In a recent News article regarding segregation in the Buffalo Public Schools, outspoken DPCC President Sam Radford said, “Privileged people are going to see change differently than underprivileged people.” The privileged people he refers to are families in Buffalo magnet schools.

I am a parent of three children attending Olmsted 156, one of the magnet programs cited in a recent civil rights complaint, which Radford has openly supported. I am indeed a privileged person; but not for the reasons he asserts I am. Privilege comes from taking the responsibility to become actively involved in our children’s schools – wherever they may be – working to initiate change, one small gain at a time.
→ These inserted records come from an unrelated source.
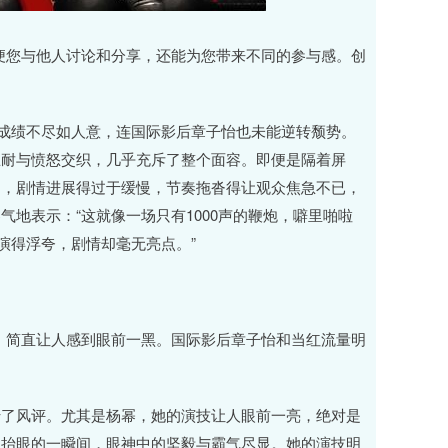
方便您与他人讨论和分享，还能为您带来不同的参与感。创
房成绩不尽如人意，连国际影后章子怡也未能逆转颓势。
忍耐与愤怒交织，几乎充斥了整个面容。即便是隔着屏
是，剧情进展得过于缓慢，节奏拖沓得让观众焦急不已，
地表示：“这就像一场只有1000声的鞭炮，噼里啪啦
演得浮夸，剧情却毫无亮点。”
分，简直让人感到眼前一黑。国际影后章子怡和当红流量明
转了风评。尤其是杨幂，她的演技让人眼前一亮，绝对是
，抬眼的一瞬间，眼神中的坚毅与霸气尽显。她的演技明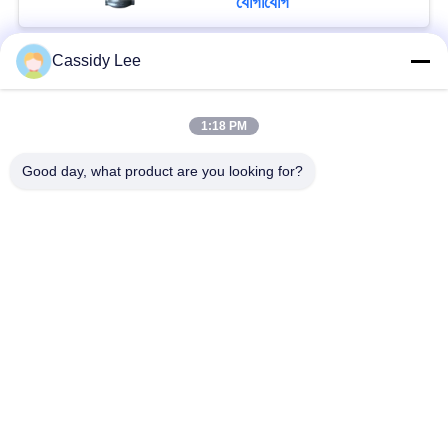
যোগাযোগ
°C অ্যাপ্লিকেশনগুলির জন্য
Cassidy Lee
সব
1:18 PM
ক্রায়োজেনিক গ্লোব ভালভ
ক্রায়োজেনিক বল ভালভ
Good day, what product are you looking for?
ক্রিওজেনিক চেক ভালভ
ক্রায়োজেনিক সুরক্ষা ভালভ
ক্রিওজেনিক চাপ কমানোর
ক্রিওজেনিক শাট অফ ভালভ
ভালভ
ক্রায়োজেনিক সকেট ওয়েল্ড
ক্রায়োজেনিক ফ্ল্যাঞ্জড গ্লোব
গ্লোব ভালভ
ভালভ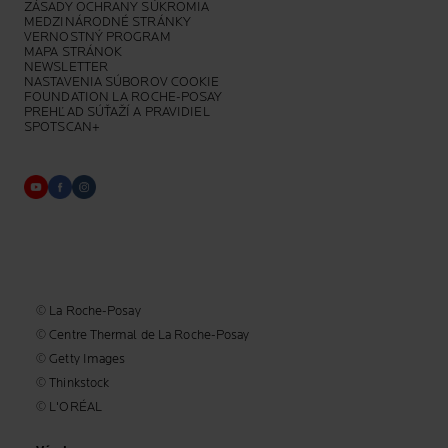
ZÁSADY OCHRANY SÚKROMIA
MEDZINÁRODNÉ STRÁNKY
VERNOSTNÝ PROGRAM
MAPA STRÁNOK
NEWSLETTER
NASTAVENIA SÚBOROV COOKIE
FOUNDATION LA ROCHE-POSAY
PREHĽAD SÚŤAŽÍ A PRAVIDIEL
SPOTSCAN+
© La Roche-Posay
© Centre Thermal de La Roche-Posay
© Getty Images
© Thinkstock
© L'ORÉAL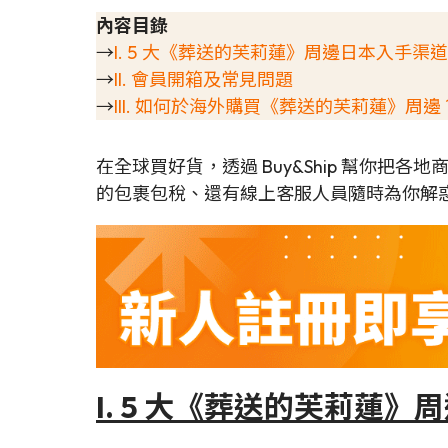
內容目錄
→
I. 5 大《葬送的芙莉蓮》周邊日本入手渠
→
II. 會員開箱及常見問題
→
III. 如何於海外購買《葬送的芙莉蓮》周邊
在全球買好貨，透過 Buy&Ship 幫你把
的包裹包稅、還有線上客服人員隨時為你解惑
I.
5 大《
葬送的芙莉蓮
》周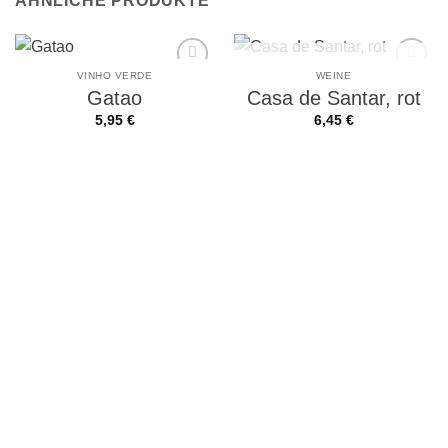
ÄHNLICHE PRODUKTE
NICHT VORRÄTIG
VINHO VERDE
WEINE
Auf die
Auf die
Gatao
Casa de Santar, rot
Wunschliste
Wunschliste
5,95
€
6,45
€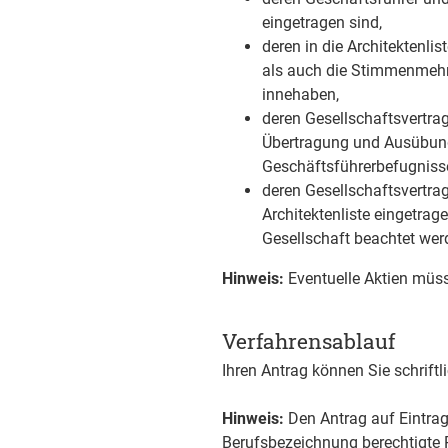
eingetragen sind,
deren in die Architektenli
als auch die Stimmenmehrh
innehaben,
deren Gesellschaftsvertra
Übertragung und Ausübung
Geschäftsführerbefugnisse
deren Gesellschaftsvertrag
Architektenliste eingetrag
Gesellschaft beachtet wer
Hinweis:
Eventuelle Aktien müss
Verfahrensablauf
Ihren Antrag können Sie schriftl
Hinweis:
Den Antrag auf Eintrag
Berufsbezeichnung berechtigte 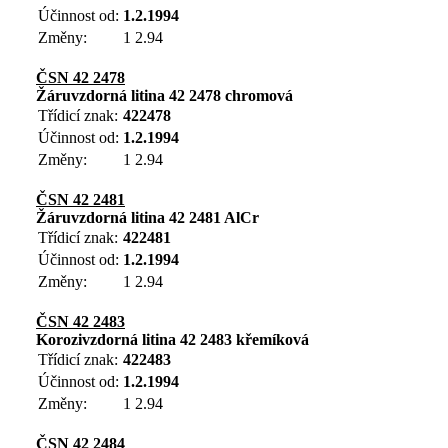
Účinnost od:
1.2.1994
Změny:
1 2.94
ČSN 42 2478
Žáruvzdorná litina 42 2478 chromová
Třídicí znak:
422478
Účinnost od:
1.2.1994
Změny:
1 2.94
ČSN 42 2481
Žáruvzdorná litina 42 2481 AlCr
Třídicí znak:
422481
Účinnost od:
1.2.1994
Změny:
1 2.94
ČSN 42 2483
Korozivzdorná litina 42 2483 křemíková
Třídicí znak:
422483
Účinnost od:
1.2.1994
Změny:
1 2.94
ČSN 42 2484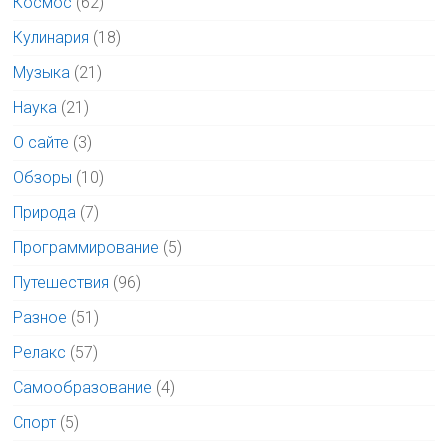
Космос
(62)
Кулинария
(18)
Музыка
(21)
Наука
(21)
О сайте
(3)
Обзоры
(10)
Природа
(7)
Программирование
(5)
Путешествия
(96)
Разное
(51)
Релакс
(57)
Самообразование
(4)
Спорт
(5)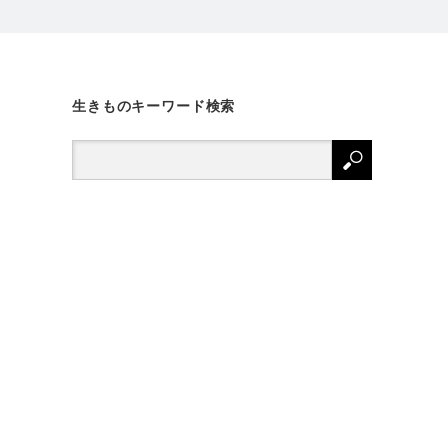
生きものキーワード検索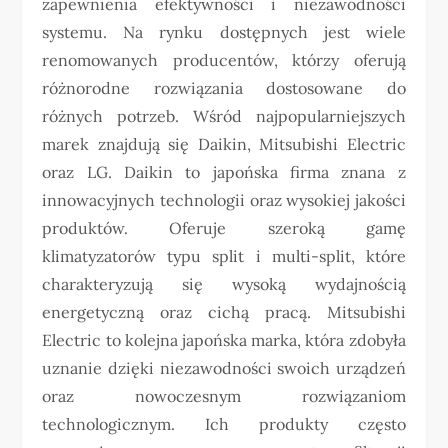
zapewnienia efektywności i niezawodności
systemu. Na rynku dostępnych jest wiele
renomowanych producentów, którzy oferują
różnorodne rozwiązania dostosowane do
różnych potrzeb. Wśród najpopularniejszych
marek znajdują się Daikin, Mitsubishi Electric
oraz LG. Daikin to japońska firma znana z
innowacyjnych technologii oraz wysokiej jakości
produktów. Oferuje szeroką gamę
klimatyzatorów typu split i multi-split, które
charakteryzują się wysoką wydajnością
energetyczną oraz cichą pracą. Mitsubishi
Electric to kolejna japońska marka, która zdobyła
uznanie dzięki niezawodności swoich urządzeń
oraz nowoczesnym rozwiązaniom
technologicznym. Ich produkty często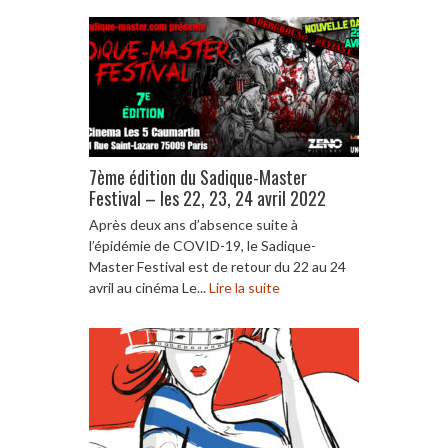
7ème édition du Sadique-Master
Festival – les 22, 23, 24 avril 2022
Après deux ans d’absence suite à
l’épidémie de COVID-19, le Sadique-
Master Festival est de retour du 22 au 24
avril au cinéma Le...
Lire la suite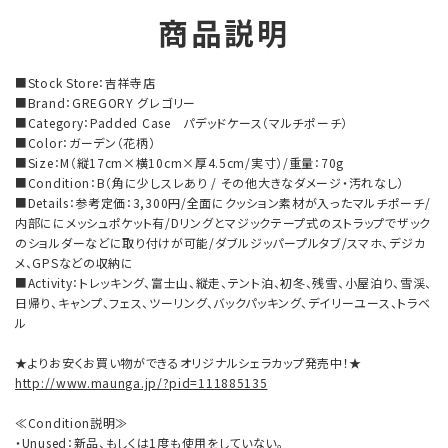
商品説明
■Stock Store：吉祥寺店
■Brand：GREGORY グレゴリー
■Category：Padded Case パデッドケース（マルチポーチ）
■Color：ガーデン（花柄）
■Size：M（縦17cm×横10cm×厚4.5cm/実寸）/重量：70g
■Condition：B（角に少しスレあり / その他大きなダメージ・汚れなし）
■Details：参考定価：3,300円/全面にクッション素材が入ったマルチポーチ/
内部ににメッシュポケット有/Dリングとマジックテープ式のストラップでザック
のショルダーなどに取り付けが可能/ダブルジッパープルタブ/スマホ、デジカ
メ、GPSなどの収納に
■Activity：トレッキング、富士山、縦走、テント泊、初冬、残雪、小屋泊り、雪渓、
日帰り、キャンプ、フェス、ツーリング、バックパッキング、デイリーユース、トラベ
ル
★よりお安くお買い物ができるオリジナルシェラカップ発売中！★
http://www.maunga.jp/?pid=111885135
≪Condition説明≫
・Unused：新品、もしくは1度も使用をしていない。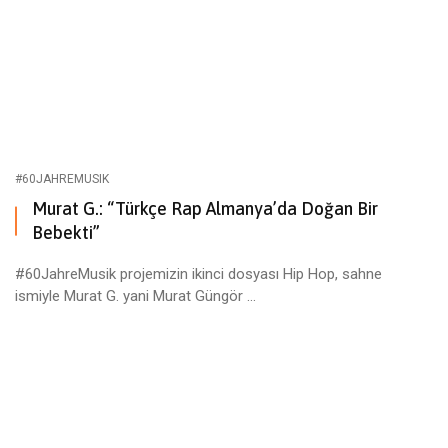
#60JAHREMUSIK
Murat G.: “Türkçe Rap Almanya’da Doğan Bir
Bebekti”
#60JahreMusik projemizin ikinci dosyası Hip Hop, sahne
ismiyle Murat G. yani Murat Güngör ...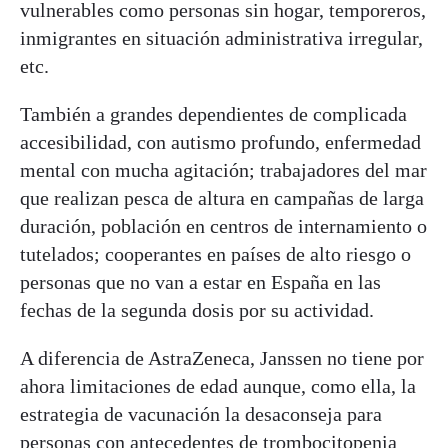
vulnerables como personas sin hogar, temporeros,
inmigrantes en situación administrativa irregular,
etc.
También a grandes dependientes de complicada
accesibilidad, con autismo profundo, enfermedad
mental con mucha agitación; trabajadores del mar
que realizan pesca de altura en campañas de larga
duración, población en centros de internamiento o
tutelados; cooperantes en países de alto riesgo o
personas que no van a estar en España en las
fechas de la segunda dosis por su actividad.
A diferencia de AstraZeneca, Janssen no tiene por
ahora limitaciones de edad aunque, como ella, la
estrategia de vacunación la desaconseja para
personas con antecedentes de trombocitopenia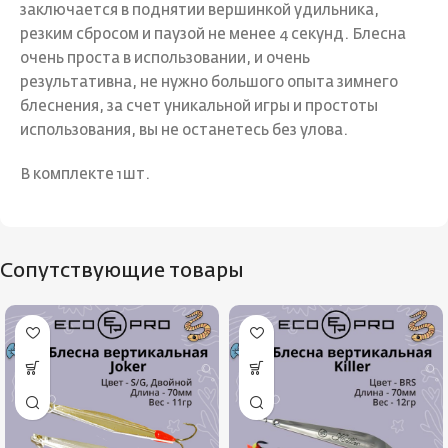
заключается в поднятии вершинкой удильника,
резким сбросом и паузой не менее 4 секунд. Блесна
очень проста в использовании, и очень
результативна, не нужно большого опыта зимнего
блеснения, за счет уникальной игры и простоты
использования, вы не останетесь без улова.
В комплекте 1шт.
Сопутствующие товары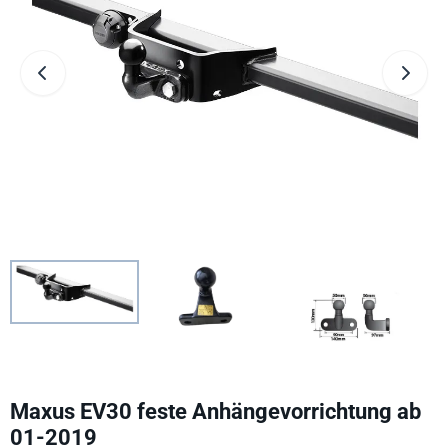
Maxus EV30 feste Anhängevorrichtung ab
01-2019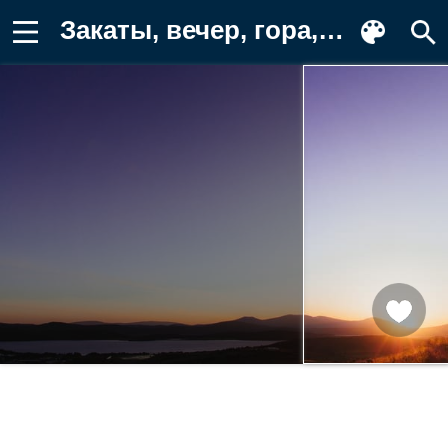
Закаты, вечер, гора, природа, пейзаж Картинка на телефон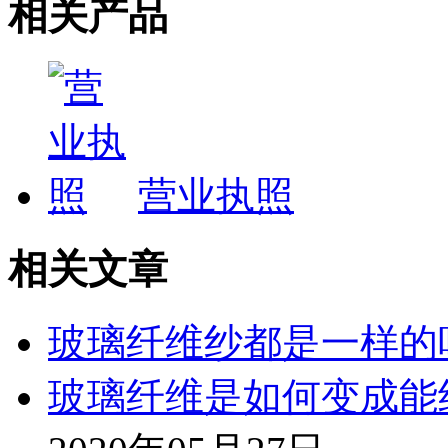
相关产品
营业执照
相关文章
玻璃纤维纱都是一样的
玻璃纤维是如何变成能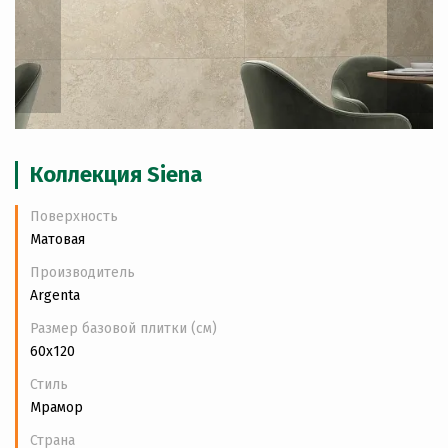
Коллекция Siena
Поверхность
Матовая
Производитель
Argenta
Размер базовой плитки (см)
60x120
Стиль
Мрамор
Страна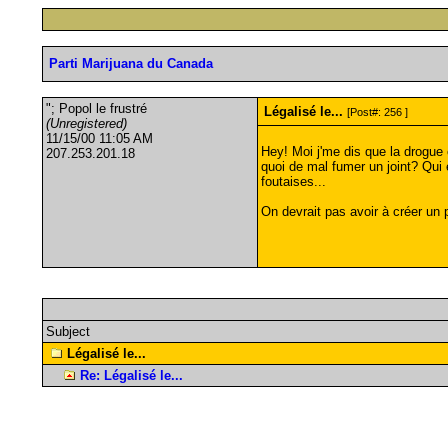
Parti Marijuana du Canada
"; Popol le frustré
Légalisé le...
[Post#: 256 ]
(Unregistered)
11/15/00 11:05 AM
Hey! Moi j'me dis que la drogue 
207.253.201.18
quoi de mal fumer un joint? Qui en
foutaises...
On devrait pas avoir à créer un 
Subject
Légalisé le...
Re: Légalisé le...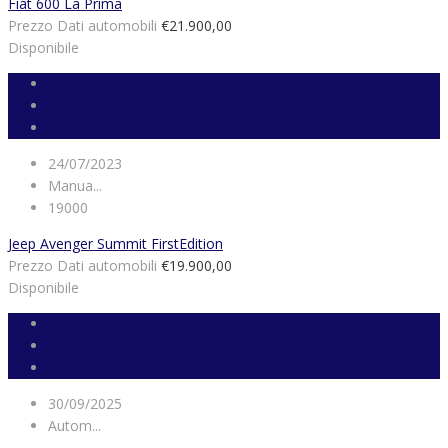
Fiat 600 La Prima
Prezzo Dati automobili
€21.900,00
Disponibile
24/07/2023
Manua...
19000
Jeep Avenger Summit FirstEdition
Prezzo Dati automobili
€19.900,00
Disponibile
30/09/2025
Autom...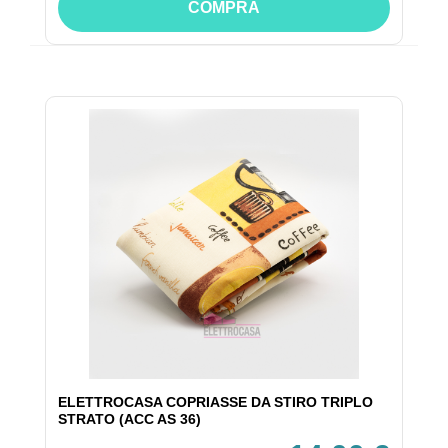
COMPRA
ELETTROCASA COPRIASSE DA STIRO TRIPLO
STRATO (ACC AS 36)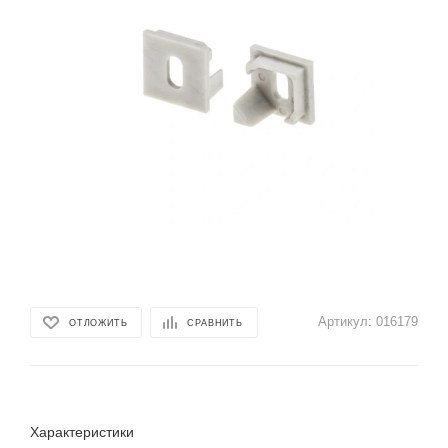
Артикул:
016179
ОТЛОЖИТЬ
СРАВНИТЬ
Характеристики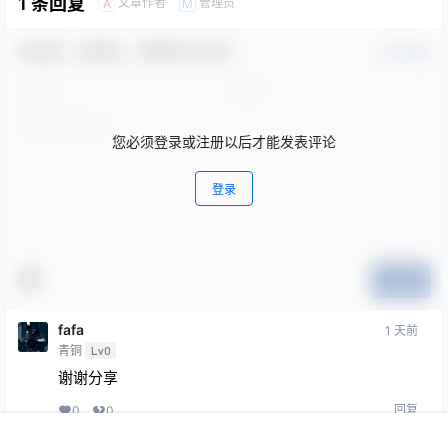
1 条回复
文章作者
管理员
A
M
欢迎您，新朋友，感谢参与互动！
确认修改
您必须登录或注册以后才能发表评论
登录
提交
fafa
1 天前
青铜
Lv0
谢谢分享
回复
0
0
Before Olmsted, we spent seven years in a non-magnet school. I volunteered daily in classrooms – providing reading support, helping to deal with emotional and behavioral issues, witnessing the effects of poverty, hunger, neglect, fear and a blatant lack of parental involvement on a child’s learning experience. I was privileged to play a part in a proactive, holistic approach to education that took into account all factors affecting success.

Radford’s statements misrepresent families in Buffalo magnet schools. Magnet schools were created to meet the needs of students from across the district who exhibited exemplary achievement in schoolwork, standardized and entrance exam scores, and whose accelerated trajectory of achievement was not being met through traditional programs. But Olmsted is still a public school in an impoverished district with a culturally diverse community composed of 28 percent white and 72 percent minority students. The majority of our families struggle to overcome socioeconomic adversity daily. Yet our parental involvement is commendable. Our parents refuse to let hardship dictate their involvement in their children’s education. It is a power and a privilege afforded to all parents; but unfortunately, it is too often missing from our schools.